Daniel Günther

Daniel Günther
Ministerpräsident

| Nr. 240/16

CDU-Landtagsfraktion fordert Residenzpflicht für schleswig-holsteinische Minister

Die CDU-Fraktion im Schleswig-Holsteinischen Landtag will nach dem Vorbild der Freien und Hansestadt Hamburg mit einer Verfassungsänderung erreichen, dass Kabinettsmitglieder künftig Schleswig-Holsteiner sein oder zumindest werden müssen. Einen entsprechenden Antrag für die kommende Landtagssitzung hat die CDU-Landtagsfraktion heute (27. Mai 2016) gestellt.

„Wer als Minister auf die Verfassung seines Landes schwört, der muss auch dort leben. Eigentlich ist das eine Selbstverständlichkeit. Wenn jedoch drei von vier SPD-Kabinettsmitgliedern bis heute ihren Lebensmittelpunkt in Hamburg haben, dann muss der Landtag für die Zukunft ein Zeichen setzen“, begründete der CDU-Landtagsfraktionsvorsitzende Daniel Günther den Antrag.

Es sei ohnehin befremdlich gewesen, dass Ministerpräsident Albig Schleswig-Holstein zwar als sein Lieblingsland bezeichnet, jedoch fast die Hälfte seiner Kabinettsmitglieder aus Hamburg berufen habe. Bis heute sei es Albig nicht gelungen, sie nach ihrem Amtsantritt zu einem Umzug nach Schleswig-Holstein zu bewegen. „Ein Ministeramt ist eben mehr als irgendein Arbeitsplatz, zu dem man pendelt. Das ist eine Frage der Überzeugung.“, so Günther.
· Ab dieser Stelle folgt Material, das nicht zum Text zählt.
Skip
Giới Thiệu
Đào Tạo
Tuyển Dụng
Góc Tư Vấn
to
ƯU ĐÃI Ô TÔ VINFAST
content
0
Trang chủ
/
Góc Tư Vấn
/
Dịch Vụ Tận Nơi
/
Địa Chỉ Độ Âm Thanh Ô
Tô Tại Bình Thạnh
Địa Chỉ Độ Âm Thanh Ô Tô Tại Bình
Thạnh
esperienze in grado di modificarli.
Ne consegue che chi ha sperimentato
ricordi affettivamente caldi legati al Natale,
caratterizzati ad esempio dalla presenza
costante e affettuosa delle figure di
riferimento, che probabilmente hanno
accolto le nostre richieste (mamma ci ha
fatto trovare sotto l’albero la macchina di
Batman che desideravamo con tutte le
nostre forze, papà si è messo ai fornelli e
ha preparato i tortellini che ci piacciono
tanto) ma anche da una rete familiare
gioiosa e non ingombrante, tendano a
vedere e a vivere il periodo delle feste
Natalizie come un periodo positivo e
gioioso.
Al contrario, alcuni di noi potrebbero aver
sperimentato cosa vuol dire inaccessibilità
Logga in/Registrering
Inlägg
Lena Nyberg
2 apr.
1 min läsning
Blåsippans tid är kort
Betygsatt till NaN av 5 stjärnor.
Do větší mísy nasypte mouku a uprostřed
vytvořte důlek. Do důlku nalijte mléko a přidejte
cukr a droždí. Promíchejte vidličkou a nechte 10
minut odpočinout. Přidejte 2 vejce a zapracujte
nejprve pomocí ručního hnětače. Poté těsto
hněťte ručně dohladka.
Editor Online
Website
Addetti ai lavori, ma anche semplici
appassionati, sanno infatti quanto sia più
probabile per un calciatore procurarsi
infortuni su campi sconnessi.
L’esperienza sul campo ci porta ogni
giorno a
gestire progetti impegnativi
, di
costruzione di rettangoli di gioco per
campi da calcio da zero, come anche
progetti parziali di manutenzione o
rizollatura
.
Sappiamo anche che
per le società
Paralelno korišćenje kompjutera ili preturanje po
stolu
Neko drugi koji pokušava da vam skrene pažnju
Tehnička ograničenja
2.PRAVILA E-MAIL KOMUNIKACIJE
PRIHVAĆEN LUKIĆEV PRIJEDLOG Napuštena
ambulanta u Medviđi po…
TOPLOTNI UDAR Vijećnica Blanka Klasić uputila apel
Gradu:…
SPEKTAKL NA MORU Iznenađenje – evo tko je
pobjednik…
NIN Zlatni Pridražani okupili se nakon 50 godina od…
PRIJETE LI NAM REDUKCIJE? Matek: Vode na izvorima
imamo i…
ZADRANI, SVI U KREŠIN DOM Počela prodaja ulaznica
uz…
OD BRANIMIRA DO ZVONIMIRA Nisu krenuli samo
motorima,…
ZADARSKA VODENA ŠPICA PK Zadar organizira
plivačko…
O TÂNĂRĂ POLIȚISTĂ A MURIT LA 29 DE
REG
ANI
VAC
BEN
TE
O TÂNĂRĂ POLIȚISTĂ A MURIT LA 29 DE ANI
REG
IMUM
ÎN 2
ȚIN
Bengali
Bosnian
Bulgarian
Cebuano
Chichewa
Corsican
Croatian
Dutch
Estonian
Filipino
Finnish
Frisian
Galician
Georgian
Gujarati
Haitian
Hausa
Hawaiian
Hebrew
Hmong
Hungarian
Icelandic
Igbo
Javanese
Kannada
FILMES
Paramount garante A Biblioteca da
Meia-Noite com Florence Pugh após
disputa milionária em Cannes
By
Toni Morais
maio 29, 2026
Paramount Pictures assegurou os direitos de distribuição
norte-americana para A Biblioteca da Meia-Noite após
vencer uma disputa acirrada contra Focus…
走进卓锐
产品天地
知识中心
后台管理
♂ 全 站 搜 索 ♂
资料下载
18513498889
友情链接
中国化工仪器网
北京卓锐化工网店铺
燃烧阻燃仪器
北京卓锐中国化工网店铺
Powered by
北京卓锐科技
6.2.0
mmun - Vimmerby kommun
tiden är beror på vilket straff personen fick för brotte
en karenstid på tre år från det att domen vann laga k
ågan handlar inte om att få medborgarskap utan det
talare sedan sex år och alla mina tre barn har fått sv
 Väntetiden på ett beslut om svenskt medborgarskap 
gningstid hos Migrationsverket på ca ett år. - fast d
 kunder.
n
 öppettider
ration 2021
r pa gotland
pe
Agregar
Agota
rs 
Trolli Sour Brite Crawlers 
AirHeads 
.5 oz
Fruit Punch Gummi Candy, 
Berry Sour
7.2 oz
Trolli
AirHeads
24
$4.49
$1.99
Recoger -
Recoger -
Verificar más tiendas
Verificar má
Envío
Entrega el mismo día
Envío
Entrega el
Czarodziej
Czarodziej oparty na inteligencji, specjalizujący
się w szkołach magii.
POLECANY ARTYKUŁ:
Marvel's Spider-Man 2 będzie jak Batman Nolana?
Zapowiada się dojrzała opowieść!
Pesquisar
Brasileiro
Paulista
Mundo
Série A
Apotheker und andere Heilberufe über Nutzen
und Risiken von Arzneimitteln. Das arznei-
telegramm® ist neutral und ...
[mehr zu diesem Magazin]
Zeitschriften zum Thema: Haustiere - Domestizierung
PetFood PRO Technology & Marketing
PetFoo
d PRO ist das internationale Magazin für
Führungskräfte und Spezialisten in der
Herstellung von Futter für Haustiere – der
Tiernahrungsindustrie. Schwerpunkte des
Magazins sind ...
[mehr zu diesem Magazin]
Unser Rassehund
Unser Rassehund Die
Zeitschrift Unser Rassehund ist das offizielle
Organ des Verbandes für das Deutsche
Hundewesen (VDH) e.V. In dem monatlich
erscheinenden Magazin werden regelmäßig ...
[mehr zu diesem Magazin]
Bei den Ministern Alheit, Ernst und Meyer sei auch zu spüren, dass ihnen bei vielen schleswig-holsteinischen Themen das Herzblut fehle. „Herr Meyer will als für Tourismus zuständiges Kabinettsmitglied landauf, landab für einen ECHTEN Norden werben, in dem er selbst nicht wohnen mag. Das ist nicht glaubhaft“, so Günther.

Der CDU-Fraktionsvorsitzende betonte, auch die nächste schleswig-holsteinische Landesregierung müsse nicht nur aus Landeskindern bestehen. „Über den Tellerrand zu gucken, bleibt mit unserer Regelung erlaubt. Das Mindeste aber ist, dass dieser Regierung Personen angehören, die nach Amtsantritt nach Schleswig-Holstein ziehen.“

Das erwarten auch die Hamburger zu recht von ihren Senatsmitgliedern. In allen anderen Bundesländern sei es eine Selbstverständlichkeit. Nur in Schleswig-Holstein wohnten fast die Hälfe der von Albig berufenen Kabinettsmitgliedern außerhalb des Landes.

„Das werden wir künftig anders machen, und dem wollen wir zukünftig einen Riegel vorschieben. Was von Bürgermeistern selbstverständlich erwartet wird, ist auch von Landesministern nicht zu viel verlangt“, so Günther.